McElmoyle DNA and One Name Project

Oh the trials and tribulations of administering/managing a One Name Study and DNA Project for a not so popular (it’s not like these people were left out of the prom, is popular really a good word?) Surname (and popular, it isn’t like these people chose to be named this, like it was the most popular name so they took it).

After years of talking to a friend(?)/fb buddy about her husbands family’s possible connection to my family, her husband got a DNA test done. She and he chose to go with Ancestry, so all we have is an Ancestry atDNA test. Since my Dad and I are the only other testers for the McElmoyle family line (that I know of) and our DNA is not with Ancestry, I grabbed her husbands DNA and uploaded it to GEDmatch and BOOM – not a match – Dang.

Yet.

Why? Because Autosomal testing only reveals matches back for a certain distance. I explained this in a previous blog, DNA – Who To Test?

“For other relatively close cousins, that are not in your direct maternal or paternal line, you can test anyone who matches you through your genealogical research. They can take an Autosomal (auDNA/atDNA) test. This is not a deep ancestor test and ‘can be used to confirm relationships with a high level of accuracy for parent/child relationships and all relationships up to the second cousin level. For all relationships other than parent/child relationships additional contextual and genealogical information is required to confirm the nature of the relationship.'(ISOGGAccuracy of tests)”

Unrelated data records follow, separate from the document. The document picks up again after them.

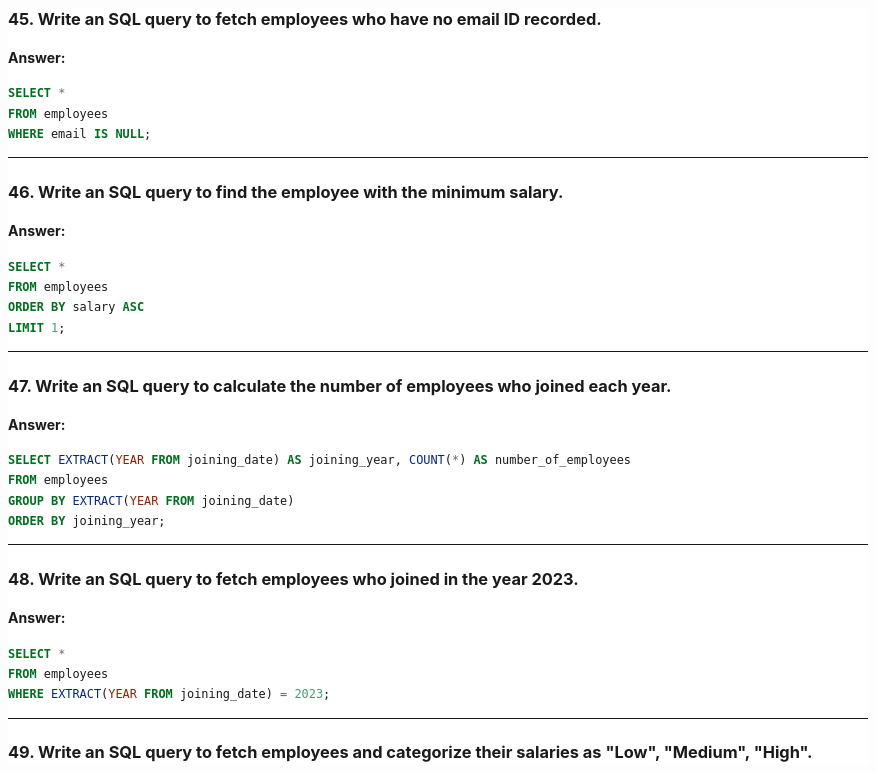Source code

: 
### 45. Write an SQL query to fetch employees who have no email ID recorded.

**Answer:**

```sql
SELECT *
FROM employees
WHERE email IS NULL;
```

---

### 46. Write an SQL query to find the employee with the minimum salary.

**Answer:**

```sql
SELECT *
FROM employees
ORDER BY salary ASC
LIMIT 1;
```

---

### 47. Write an SQL query to calculate the number of employees who joined each year.

**Answer:**

```sql
SELECT EXTRACT(YEAR FROM joining_date) AS joining_year, COUNT(*) AS number_of_employees
FROM employees
GROUP BY EXTRACT(YEAR FROM joining_date)
ORDER BY joining_year;
```

---

### 48. Write an SQL query to fetch employees who joined in the year 2023.

**Answer:**

```sql
SELECT *
FROM employees
WHERE EXTRACT(YEAR FROM joining_date) = 2023;
```

---

### 49. Write an SQL query to fetch employees and categorize their salaries as "Low", "Medium", "High".
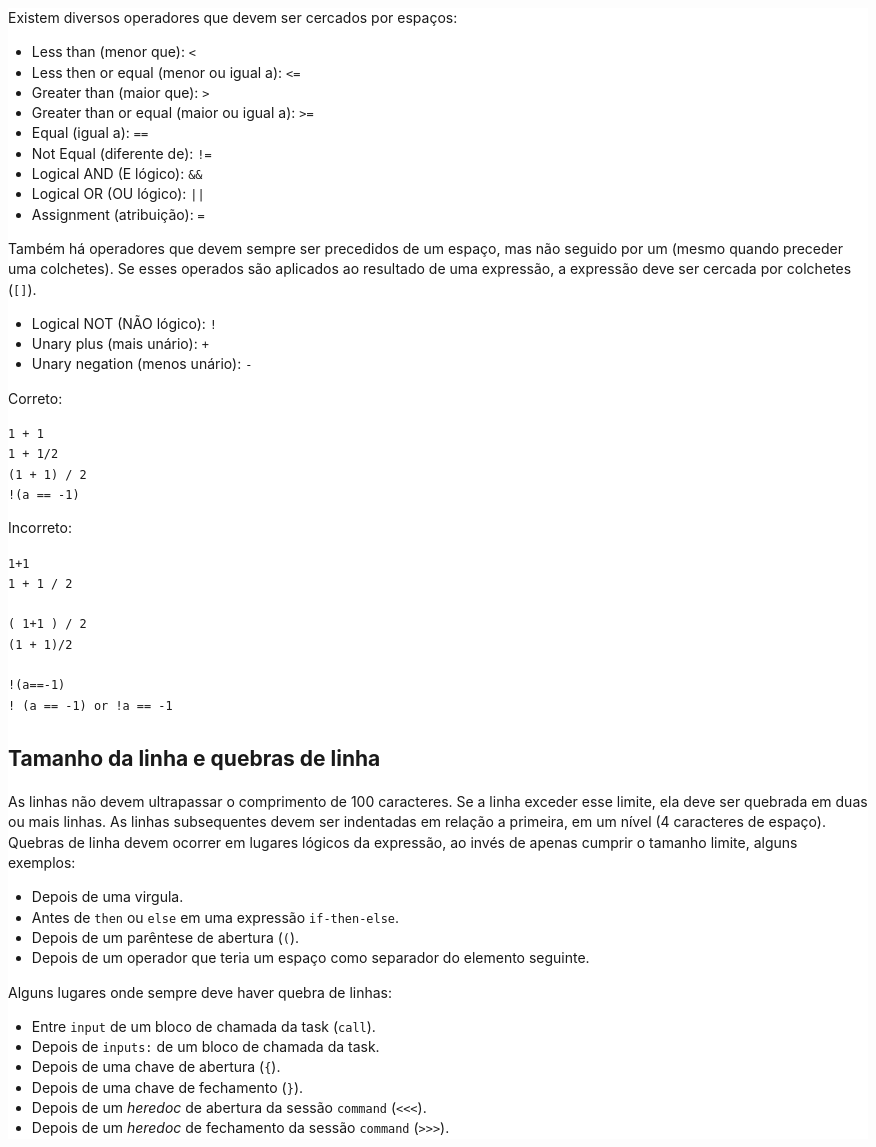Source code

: Existem diversos operadores que devem ser cercados por espaços:

* Less than (menor que): `<`
* Less then or equal (menor ou igual a): `<=`
* Greater than (maior que): `>`
* Greater than or equal (maior ou igual a): `>=`
* Equal (igual a): `==`
* Not Equal (diferente de): `!=`
* Logical AND (E lógico): `&&`
* Logical OR (OU lógico): `||`
* Assignment (atribuição): `=`

Também há operadores que devem sempre ser precedidos de um espaço, mas não seguido por um (mesmo quando preceder uma colchetes). Se esses operados são aplicados ao resultado de uma expressão, a expressão deve ser cercada por colchetes (`[]`).

* Logical NOT (NÃO lógico): `!`
* Unary plus (mais unário): `+`
* Unary negation (menos unário): `-`

Correto:

```wdl
1 + 1
1 + 1/2
(1 + 1) / 2
!(a == -1)
```

Incorreto:

```wdl
1+1
1 + 1 / 2

( 1+1 ) / 2 
(1 + 1)/2

!(a==-1) 
! (a == -1) or !a == -1
```

## Tamanho da linha e quebras de linha
As linhas não devem ultrapassar o comprimento de 100 caracteres. Se a linha exceder esse limite, ela deve ser quebrada em duas ou mais linhas. As linhas subsequentes devem ser indentadas em relação a primeira, em um nível (4 caracteres de espaço). Quebras de linha devem ocorrer em lugares lógicos da expressão, ao invés de apenas cumprir o tamanho limite, alguns exemplos:

* Depois de uma virgula.
* Antes de `then` ou `else` em uma expressão `if-then-else`.
* Depois de um parêntese de abertura (`(`).
* Depois de um operador que teria um espaço como separador do elemento seguinte.

Alguns lugares onde sempre deve haver quebra de linhas:

* Entre `input` de um bloco de chamada da task (`call`).
* Depois de `inputs:` de um bloco de chamada da task.
* Depois de uma chave de abertura (`{`).
* Depois de uma chave de fechamento (`}`).
* Depois de um _heredoc_ de abertura da sessão `command` (`<<<`).
* Depois de um _heredoc_ de fechamento da sessão `command` (`>>>`).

So this means we have our first male line, McElmoyle surname DNA tester and we can compare him autosomally with other fairly close people, but, he needs to transfer his DNA over to FamilyTree DNA, then at some point upgrade to a yDNA test to reach a wider piece of the DNA pie. To put his DNA into a bigger Gene pool.

Patience, oh Genealogy takes patience.

I was thinking yesterday that not only did our ancestors name their children the same names for generations just to make all of this hard for us, but they also split the family up just across county lines and made undocumented adoptions just to stir the pot of our genealogical insanity a bit more.